Content starts

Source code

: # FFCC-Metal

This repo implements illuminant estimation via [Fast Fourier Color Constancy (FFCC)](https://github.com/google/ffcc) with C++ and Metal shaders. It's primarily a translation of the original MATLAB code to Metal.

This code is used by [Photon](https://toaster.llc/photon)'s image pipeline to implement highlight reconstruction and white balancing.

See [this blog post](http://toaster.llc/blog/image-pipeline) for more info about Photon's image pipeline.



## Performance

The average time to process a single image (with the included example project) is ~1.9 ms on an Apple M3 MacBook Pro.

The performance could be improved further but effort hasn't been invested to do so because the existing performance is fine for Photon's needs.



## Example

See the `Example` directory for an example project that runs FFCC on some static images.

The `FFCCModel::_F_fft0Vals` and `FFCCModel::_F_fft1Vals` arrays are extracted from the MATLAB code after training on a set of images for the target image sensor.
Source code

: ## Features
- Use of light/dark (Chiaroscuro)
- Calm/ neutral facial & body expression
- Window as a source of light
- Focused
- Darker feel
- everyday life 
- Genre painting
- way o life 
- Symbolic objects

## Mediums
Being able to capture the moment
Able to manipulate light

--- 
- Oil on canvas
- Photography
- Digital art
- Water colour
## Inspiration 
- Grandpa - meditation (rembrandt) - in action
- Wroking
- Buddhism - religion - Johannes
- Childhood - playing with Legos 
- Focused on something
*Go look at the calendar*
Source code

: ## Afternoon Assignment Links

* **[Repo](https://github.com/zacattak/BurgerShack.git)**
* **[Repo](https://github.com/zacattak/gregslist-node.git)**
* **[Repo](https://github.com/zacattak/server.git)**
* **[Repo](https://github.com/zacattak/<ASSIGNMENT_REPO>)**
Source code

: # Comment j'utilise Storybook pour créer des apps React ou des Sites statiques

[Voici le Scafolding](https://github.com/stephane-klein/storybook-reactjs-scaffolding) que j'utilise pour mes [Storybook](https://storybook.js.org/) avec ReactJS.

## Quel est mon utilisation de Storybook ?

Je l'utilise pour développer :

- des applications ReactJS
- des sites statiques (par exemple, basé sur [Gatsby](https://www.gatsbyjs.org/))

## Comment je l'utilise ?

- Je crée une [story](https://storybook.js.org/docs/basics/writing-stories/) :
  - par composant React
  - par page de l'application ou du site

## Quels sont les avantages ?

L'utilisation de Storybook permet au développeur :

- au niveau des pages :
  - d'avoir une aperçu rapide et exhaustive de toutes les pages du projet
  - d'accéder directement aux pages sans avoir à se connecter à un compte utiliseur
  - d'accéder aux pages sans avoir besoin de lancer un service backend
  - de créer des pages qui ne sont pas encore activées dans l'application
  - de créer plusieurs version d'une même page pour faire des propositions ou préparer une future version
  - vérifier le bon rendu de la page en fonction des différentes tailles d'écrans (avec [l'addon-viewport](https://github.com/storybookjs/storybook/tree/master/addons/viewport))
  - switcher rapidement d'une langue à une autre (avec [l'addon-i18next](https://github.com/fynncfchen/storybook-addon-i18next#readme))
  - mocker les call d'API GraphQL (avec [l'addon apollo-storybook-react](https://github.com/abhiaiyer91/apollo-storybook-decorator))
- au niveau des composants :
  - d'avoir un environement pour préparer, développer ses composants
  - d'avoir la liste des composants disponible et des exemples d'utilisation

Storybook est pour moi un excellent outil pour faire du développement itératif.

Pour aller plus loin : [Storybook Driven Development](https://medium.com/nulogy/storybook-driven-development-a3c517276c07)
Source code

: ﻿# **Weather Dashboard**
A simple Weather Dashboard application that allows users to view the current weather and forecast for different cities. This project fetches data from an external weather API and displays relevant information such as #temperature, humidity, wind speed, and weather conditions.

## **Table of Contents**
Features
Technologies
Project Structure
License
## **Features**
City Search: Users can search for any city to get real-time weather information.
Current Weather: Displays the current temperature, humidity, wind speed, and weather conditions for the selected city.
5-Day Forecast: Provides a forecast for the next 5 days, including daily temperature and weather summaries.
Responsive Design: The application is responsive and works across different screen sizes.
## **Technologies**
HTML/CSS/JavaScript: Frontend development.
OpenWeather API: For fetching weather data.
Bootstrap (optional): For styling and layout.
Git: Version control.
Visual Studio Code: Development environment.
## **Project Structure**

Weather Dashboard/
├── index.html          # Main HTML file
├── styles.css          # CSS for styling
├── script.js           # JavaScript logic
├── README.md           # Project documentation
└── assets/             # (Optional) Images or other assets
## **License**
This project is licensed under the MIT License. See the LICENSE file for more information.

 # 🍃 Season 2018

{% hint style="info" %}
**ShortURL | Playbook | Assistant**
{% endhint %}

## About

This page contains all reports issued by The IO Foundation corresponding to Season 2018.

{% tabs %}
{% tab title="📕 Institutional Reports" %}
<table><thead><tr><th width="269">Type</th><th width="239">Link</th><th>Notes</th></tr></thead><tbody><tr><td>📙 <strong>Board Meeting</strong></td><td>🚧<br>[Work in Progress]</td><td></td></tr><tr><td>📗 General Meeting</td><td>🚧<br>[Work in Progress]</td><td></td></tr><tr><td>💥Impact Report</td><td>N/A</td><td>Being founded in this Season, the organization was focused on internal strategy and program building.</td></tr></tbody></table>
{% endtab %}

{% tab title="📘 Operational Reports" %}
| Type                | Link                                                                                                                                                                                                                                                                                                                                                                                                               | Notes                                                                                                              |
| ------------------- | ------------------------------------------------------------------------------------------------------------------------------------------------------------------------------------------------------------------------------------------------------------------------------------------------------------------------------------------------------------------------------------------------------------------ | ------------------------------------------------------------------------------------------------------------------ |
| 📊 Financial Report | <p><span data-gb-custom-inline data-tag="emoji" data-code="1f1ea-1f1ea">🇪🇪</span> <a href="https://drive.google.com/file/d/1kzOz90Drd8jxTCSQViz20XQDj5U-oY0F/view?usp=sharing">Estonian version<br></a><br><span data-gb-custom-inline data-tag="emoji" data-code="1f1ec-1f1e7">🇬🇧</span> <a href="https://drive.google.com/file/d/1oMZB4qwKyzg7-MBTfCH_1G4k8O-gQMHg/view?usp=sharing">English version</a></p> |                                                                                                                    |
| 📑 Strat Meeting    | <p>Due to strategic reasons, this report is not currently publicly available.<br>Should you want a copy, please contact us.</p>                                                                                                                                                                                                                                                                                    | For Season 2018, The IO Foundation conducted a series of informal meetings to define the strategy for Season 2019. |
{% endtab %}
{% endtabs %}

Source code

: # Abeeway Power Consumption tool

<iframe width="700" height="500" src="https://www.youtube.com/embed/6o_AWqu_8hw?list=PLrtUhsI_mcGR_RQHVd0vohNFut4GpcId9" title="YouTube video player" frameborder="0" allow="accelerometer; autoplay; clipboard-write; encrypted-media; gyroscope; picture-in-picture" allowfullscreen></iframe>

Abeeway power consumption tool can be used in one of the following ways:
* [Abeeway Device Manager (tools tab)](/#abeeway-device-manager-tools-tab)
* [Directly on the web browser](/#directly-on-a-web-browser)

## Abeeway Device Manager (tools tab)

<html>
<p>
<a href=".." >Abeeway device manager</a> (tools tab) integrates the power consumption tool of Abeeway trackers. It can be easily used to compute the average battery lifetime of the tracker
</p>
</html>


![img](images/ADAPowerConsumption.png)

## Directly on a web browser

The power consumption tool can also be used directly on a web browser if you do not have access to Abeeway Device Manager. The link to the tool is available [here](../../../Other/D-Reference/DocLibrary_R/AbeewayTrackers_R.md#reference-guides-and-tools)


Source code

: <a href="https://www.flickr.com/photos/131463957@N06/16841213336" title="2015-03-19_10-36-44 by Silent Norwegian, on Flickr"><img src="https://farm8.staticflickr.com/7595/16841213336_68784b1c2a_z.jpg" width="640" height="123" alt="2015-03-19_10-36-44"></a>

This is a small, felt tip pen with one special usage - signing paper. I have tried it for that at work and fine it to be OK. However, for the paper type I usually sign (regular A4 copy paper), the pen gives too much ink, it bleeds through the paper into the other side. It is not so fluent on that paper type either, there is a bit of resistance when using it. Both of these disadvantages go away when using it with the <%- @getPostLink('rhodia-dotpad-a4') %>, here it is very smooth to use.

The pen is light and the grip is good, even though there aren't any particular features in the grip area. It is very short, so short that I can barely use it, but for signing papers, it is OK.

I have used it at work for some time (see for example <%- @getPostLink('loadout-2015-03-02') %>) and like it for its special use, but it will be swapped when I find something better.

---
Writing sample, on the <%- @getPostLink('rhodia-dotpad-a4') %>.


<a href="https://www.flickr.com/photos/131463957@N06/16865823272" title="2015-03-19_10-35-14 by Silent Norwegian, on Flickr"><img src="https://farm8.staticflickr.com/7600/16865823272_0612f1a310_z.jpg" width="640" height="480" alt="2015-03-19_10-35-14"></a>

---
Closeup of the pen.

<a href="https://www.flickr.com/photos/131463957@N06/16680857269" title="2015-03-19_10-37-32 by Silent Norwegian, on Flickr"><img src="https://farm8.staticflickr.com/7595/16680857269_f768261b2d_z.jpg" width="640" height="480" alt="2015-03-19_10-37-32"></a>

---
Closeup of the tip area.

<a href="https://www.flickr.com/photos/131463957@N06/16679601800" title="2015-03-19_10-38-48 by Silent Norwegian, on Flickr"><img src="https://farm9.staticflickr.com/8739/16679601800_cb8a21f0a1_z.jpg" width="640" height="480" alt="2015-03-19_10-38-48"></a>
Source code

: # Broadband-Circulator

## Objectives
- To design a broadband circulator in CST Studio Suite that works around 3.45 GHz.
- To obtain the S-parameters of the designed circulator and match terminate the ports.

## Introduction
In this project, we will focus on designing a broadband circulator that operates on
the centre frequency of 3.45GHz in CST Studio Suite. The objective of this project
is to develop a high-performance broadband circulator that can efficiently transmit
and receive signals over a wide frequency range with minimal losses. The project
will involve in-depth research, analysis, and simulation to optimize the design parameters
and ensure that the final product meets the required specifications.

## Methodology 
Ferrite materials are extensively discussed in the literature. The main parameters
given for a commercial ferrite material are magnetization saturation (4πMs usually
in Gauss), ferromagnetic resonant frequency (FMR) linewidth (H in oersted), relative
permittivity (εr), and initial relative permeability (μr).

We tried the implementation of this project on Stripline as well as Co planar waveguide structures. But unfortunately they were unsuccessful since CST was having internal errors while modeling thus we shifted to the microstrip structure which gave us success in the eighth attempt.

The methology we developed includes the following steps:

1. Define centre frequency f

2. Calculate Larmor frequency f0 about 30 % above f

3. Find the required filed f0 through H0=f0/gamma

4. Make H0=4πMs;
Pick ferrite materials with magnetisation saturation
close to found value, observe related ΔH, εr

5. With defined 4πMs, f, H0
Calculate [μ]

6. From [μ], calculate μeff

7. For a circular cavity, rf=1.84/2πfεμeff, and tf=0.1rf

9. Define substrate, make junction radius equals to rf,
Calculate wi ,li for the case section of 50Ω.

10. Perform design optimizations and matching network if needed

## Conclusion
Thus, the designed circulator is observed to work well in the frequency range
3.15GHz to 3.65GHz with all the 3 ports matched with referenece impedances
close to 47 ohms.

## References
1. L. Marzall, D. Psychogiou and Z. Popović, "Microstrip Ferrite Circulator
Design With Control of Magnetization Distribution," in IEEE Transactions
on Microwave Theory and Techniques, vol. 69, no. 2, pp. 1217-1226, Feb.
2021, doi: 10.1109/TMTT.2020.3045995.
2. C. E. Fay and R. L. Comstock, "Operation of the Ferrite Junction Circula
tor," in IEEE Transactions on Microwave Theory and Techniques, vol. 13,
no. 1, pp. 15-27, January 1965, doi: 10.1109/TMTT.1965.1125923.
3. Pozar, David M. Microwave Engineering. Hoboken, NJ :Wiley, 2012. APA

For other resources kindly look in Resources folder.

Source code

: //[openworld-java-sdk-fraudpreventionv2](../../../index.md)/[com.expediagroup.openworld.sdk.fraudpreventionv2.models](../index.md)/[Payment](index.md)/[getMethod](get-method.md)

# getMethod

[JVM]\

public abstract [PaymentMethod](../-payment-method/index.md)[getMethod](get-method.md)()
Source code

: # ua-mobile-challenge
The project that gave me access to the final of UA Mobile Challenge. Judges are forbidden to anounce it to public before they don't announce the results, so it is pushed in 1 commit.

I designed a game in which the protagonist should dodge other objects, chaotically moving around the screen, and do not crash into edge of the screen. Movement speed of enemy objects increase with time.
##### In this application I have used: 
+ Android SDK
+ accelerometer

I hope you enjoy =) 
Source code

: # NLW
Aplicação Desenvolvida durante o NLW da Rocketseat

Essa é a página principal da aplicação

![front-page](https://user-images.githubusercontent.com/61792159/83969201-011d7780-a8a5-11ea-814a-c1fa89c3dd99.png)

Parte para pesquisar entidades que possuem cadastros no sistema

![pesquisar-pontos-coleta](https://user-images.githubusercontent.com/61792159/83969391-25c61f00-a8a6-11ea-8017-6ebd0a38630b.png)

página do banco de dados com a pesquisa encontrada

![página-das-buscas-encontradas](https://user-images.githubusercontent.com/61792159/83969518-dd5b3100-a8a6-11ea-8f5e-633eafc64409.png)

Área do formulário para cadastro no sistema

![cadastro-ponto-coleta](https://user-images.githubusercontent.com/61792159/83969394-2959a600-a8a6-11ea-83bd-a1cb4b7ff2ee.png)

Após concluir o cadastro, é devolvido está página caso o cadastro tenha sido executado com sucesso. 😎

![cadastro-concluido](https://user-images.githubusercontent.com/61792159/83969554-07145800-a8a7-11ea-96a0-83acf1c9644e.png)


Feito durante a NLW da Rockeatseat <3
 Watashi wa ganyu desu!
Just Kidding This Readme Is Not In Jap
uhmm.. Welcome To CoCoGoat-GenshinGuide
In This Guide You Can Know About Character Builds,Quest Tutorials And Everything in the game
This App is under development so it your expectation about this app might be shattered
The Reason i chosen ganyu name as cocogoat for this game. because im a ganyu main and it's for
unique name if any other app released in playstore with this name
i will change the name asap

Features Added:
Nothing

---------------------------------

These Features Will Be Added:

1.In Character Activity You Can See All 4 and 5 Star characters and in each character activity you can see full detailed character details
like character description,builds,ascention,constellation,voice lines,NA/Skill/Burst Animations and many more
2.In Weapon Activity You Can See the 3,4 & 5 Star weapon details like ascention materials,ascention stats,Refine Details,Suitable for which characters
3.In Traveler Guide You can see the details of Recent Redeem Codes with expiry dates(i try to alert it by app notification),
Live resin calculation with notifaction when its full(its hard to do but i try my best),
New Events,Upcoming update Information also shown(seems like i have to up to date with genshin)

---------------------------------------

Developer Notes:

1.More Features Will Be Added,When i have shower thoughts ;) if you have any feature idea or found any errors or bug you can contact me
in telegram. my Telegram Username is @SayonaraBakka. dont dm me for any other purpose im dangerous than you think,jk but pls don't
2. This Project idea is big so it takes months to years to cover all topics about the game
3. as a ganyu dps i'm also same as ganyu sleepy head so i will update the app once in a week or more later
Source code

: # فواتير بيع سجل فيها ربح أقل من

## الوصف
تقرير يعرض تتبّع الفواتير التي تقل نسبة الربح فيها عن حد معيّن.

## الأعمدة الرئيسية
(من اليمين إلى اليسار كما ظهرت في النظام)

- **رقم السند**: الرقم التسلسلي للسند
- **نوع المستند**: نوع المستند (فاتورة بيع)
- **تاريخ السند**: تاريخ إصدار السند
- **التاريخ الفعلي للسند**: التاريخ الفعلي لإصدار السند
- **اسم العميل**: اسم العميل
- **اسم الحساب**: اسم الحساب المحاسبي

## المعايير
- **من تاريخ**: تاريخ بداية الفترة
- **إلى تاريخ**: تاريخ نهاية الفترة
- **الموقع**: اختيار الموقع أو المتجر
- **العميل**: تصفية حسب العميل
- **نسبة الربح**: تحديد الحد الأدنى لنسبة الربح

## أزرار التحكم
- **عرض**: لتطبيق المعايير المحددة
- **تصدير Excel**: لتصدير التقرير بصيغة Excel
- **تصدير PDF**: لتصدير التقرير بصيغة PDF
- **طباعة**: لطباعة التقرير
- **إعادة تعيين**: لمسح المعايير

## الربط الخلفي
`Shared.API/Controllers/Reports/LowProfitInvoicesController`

Content ends

ABOUT THIS EXERCISE :: Please copy the lines above from the line with "- Je crée une" up to and including the line with "- de créer plusieurs", exactly as written and with nothing else.

SOLVED PROBLEM ::
- Je crée une [story](https://storybook.js.org/docs/basics/writing-stories/) :
  - par composant React
  - par page de l'application ou du site

## Quels sont les avantages ?

L'utilisation de Storybook permet au développeur :

- au niveau des pages :
  - d'avoir une aperçu rapide et exhaustive de toutes les pages du projet
  - d'accéder directement aux pages sans avoir à se connecter à un compte utiliseur
  - d'accéder aux pages sans avoir besoin de lancer un service backend
  - de créer des pages qui ne sont pas encore activées dans l'application
  - de créer plusieurs version d'une même page pour faire des propositions ou préparer une future version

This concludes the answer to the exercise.